• **Goal of the exercise**: Could you work out the number of lines in the listing that include the word "pixels" and reply with that figure alone?

• **Provided data**:
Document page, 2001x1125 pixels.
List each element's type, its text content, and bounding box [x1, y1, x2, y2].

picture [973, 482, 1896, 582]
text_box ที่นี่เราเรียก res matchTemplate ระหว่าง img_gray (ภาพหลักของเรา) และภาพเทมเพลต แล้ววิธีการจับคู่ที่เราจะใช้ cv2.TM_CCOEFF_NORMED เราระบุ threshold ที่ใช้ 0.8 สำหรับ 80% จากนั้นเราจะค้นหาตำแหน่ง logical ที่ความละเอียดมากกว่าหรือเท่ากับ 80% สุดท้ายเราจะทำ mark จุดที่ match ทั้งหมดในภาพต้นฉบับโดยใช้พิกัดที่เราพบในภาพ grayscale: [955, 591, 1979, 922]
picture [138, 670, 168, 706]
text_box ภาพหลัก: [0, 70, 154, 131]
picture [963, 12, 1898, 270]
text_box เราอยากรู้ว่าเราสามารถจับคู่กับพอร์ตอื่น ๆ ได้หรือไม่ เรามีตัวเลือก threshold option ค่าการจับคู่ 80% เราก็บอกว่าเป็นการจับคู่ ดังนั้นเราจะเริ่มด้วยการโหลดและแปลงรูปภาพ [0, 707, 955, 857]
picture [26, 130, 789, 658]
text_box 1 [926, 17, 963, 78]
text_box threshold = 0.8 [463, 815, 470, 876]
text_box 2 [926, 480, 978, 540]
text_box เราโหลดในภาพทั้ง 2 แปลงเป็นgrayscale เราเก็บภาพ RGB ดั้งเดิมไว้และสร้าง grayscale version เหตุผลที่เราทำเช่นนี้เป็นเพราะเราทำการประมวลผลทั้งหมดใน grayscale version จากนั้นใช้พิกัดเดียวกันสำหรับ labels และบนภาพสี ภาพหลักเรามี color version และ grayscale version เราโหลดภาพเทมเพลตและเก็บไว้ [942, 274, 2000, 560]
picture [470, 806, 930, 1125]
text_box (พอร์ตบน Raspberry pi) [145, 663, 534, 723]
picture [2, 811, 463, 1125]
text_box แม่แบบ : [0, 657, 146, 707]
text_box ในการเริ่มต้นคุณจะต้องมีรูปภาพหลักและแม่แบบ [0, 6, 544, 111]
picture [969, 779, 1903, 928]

...

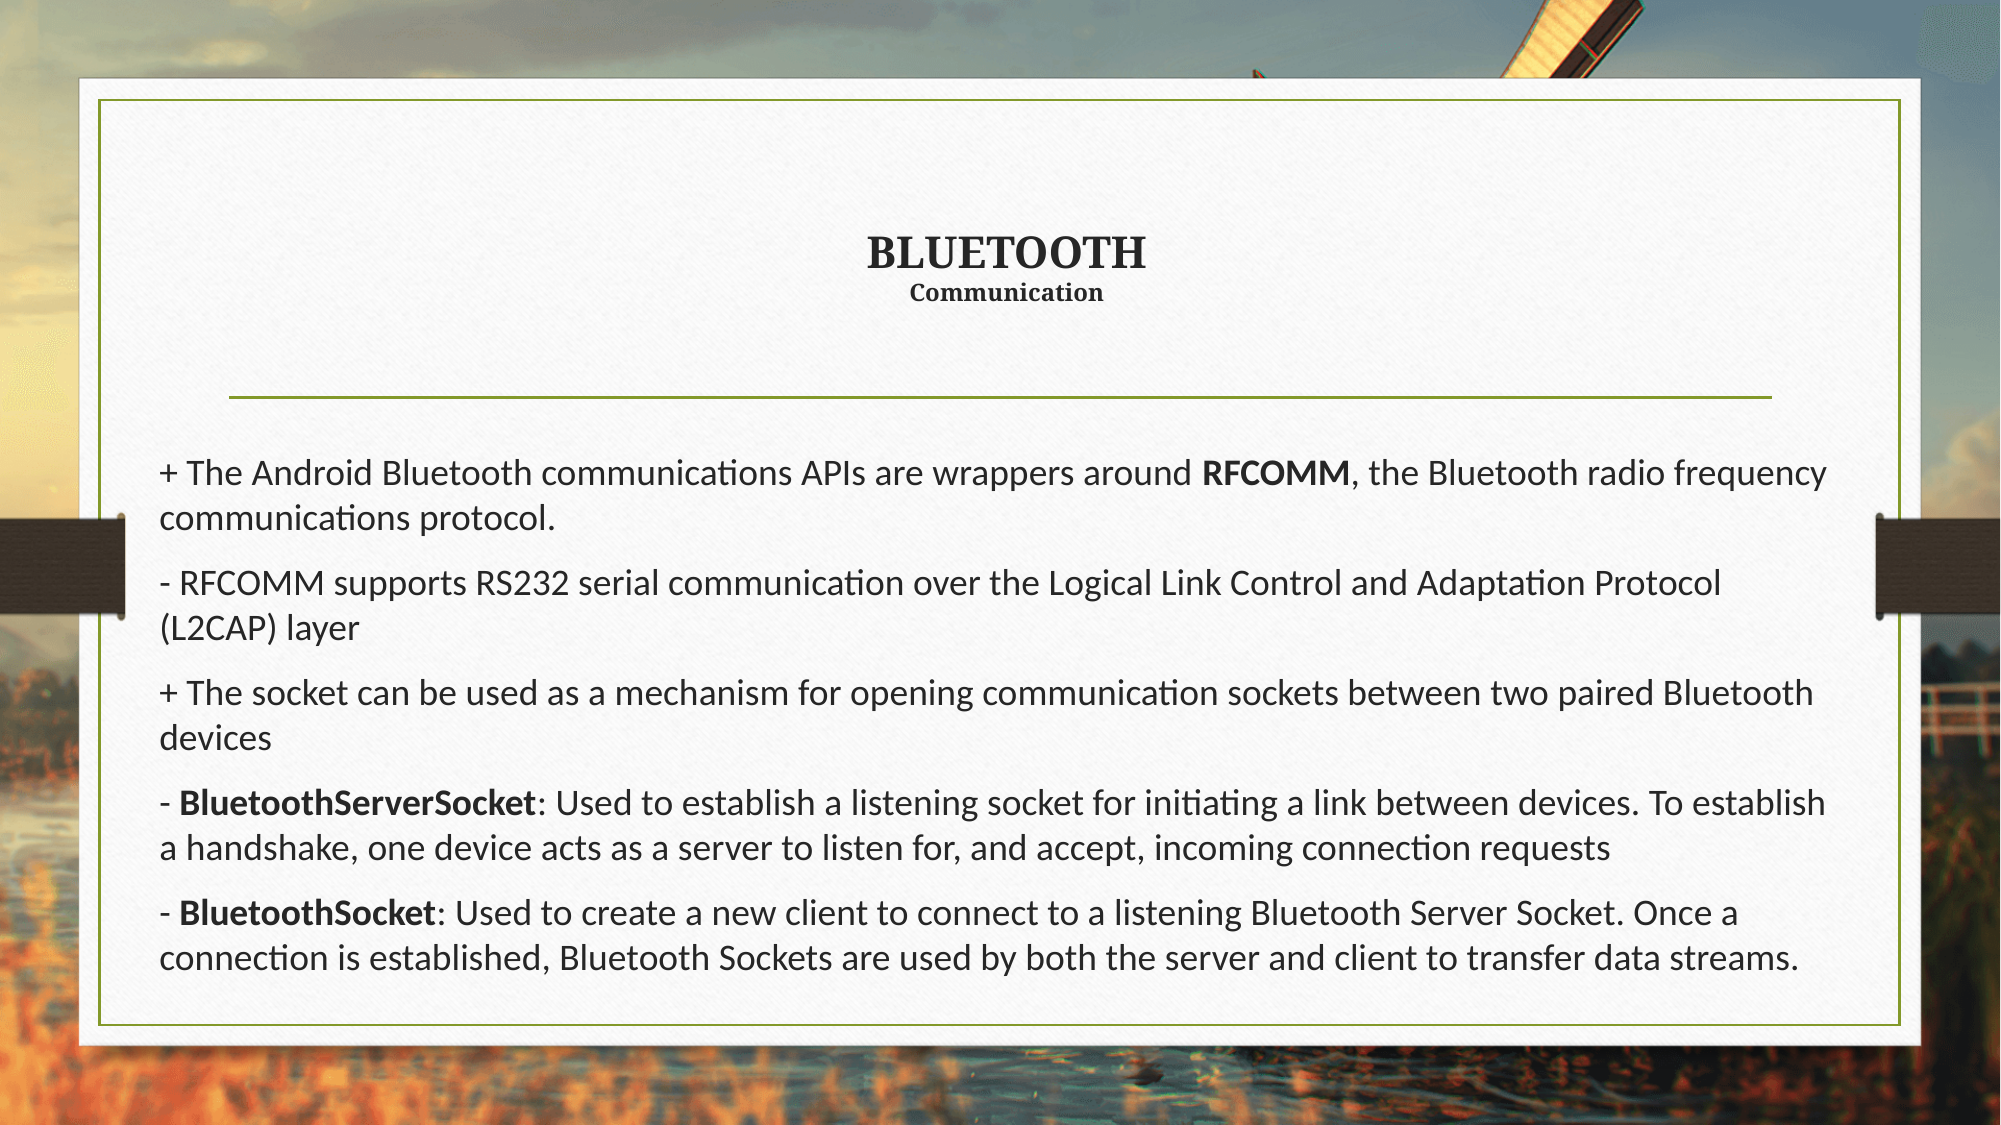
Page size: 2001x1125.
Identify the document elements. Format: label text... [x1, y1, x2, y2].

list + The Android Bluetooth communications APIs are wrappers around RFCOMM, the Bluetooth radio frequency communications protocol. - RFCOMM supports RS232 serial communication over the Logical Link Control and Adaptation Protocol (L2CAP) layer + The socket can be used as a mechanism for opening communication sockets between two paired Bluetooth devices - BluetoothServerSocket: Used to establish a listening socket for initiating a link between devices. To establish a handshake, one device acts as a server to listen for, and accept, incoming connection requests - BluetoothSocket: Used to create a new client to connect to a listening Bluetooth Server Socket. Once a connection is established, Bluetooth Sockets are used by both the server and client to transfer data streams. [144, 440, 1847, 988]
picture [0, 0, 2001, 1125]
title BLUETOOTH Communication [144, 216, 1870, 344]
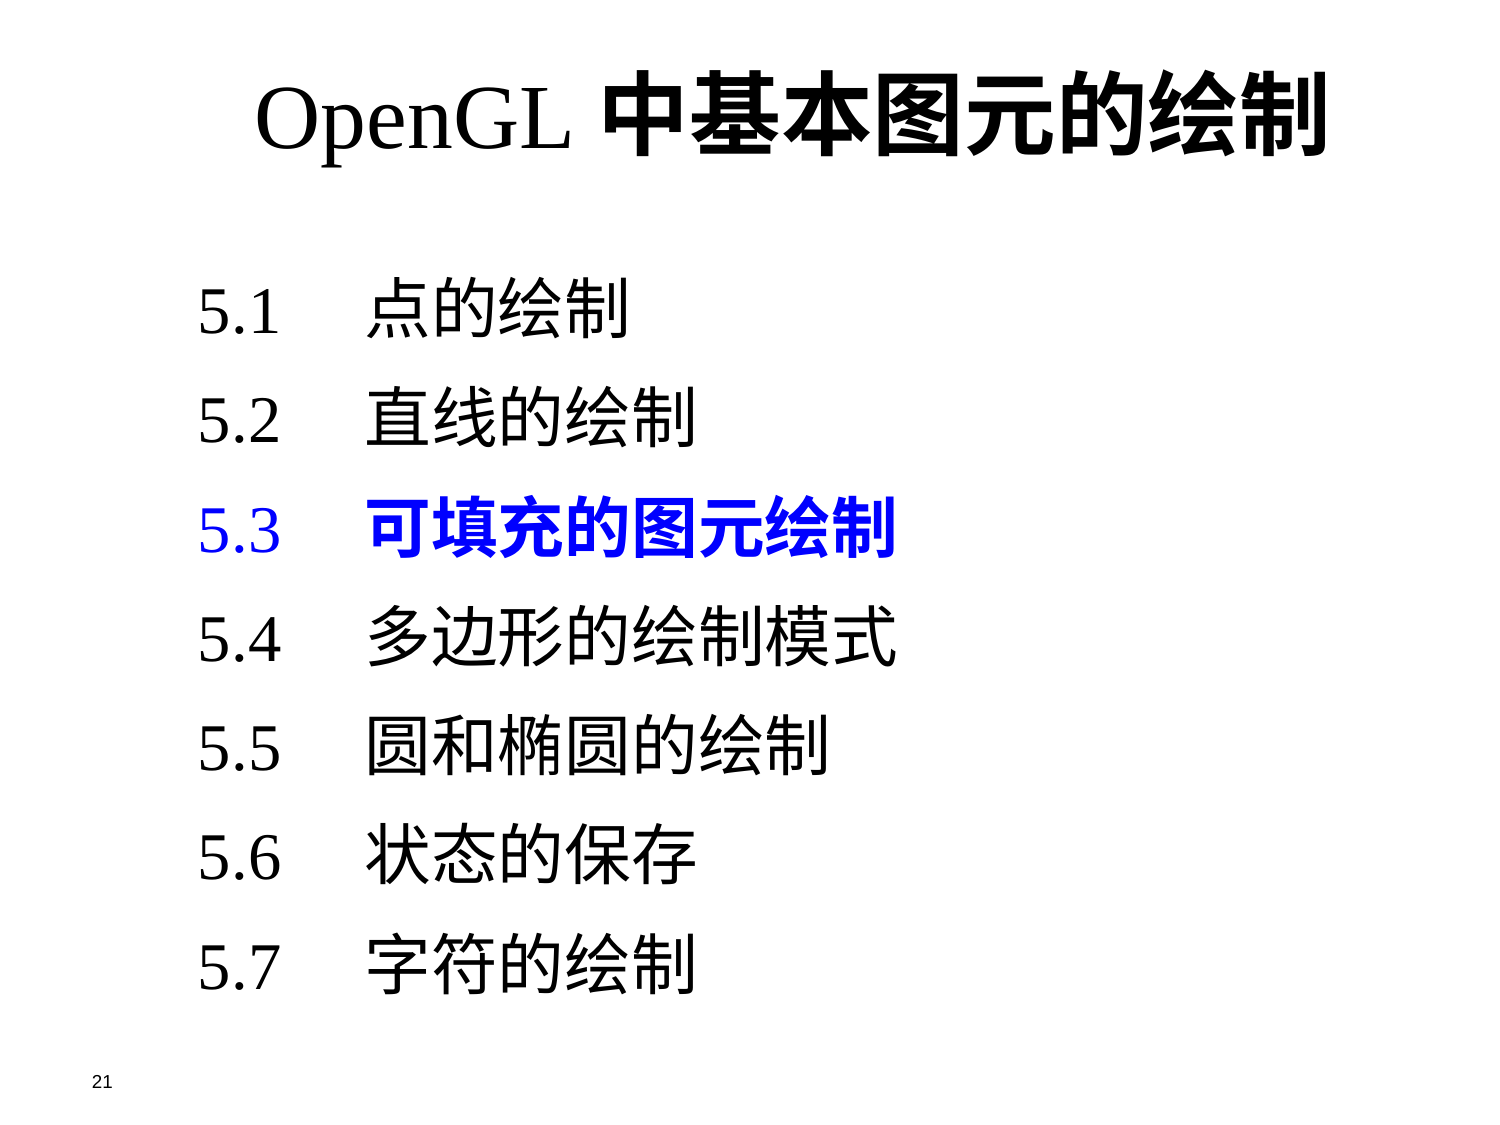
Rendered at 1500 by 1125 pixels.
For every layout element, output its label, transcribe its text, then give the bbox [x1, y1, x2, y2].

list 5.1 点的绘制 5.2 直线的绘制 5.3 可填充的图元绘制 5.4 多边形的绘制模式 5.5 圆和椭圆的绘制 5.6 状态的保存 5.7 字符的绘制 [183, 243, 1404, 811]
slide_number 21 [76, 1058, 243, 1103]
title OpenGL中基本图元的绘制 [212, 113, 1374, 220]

...

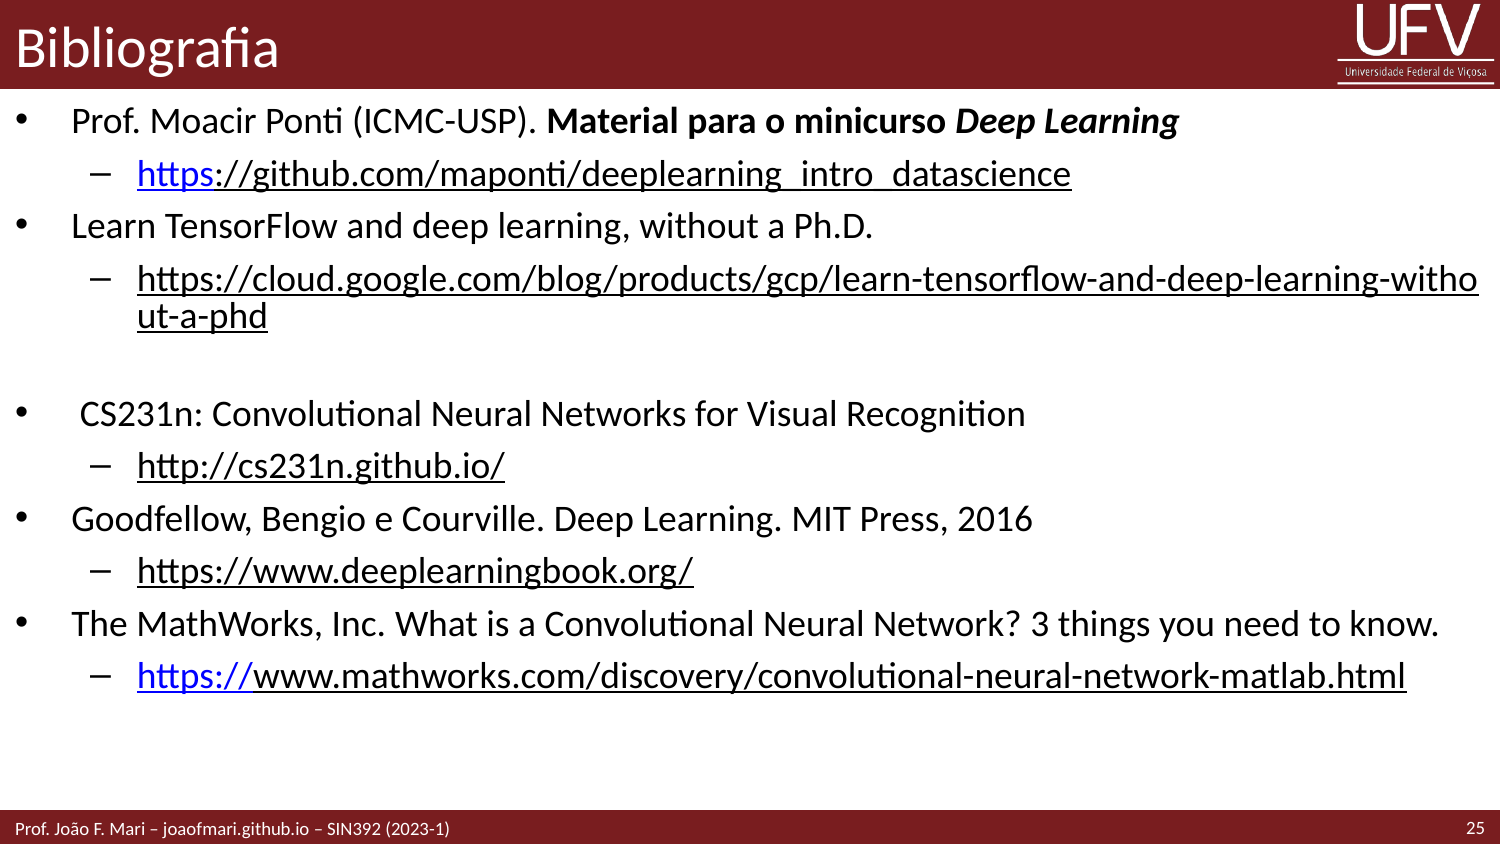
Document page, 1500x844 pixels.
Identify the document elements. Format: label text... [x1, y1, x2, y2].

• **Result of the exercise**: 3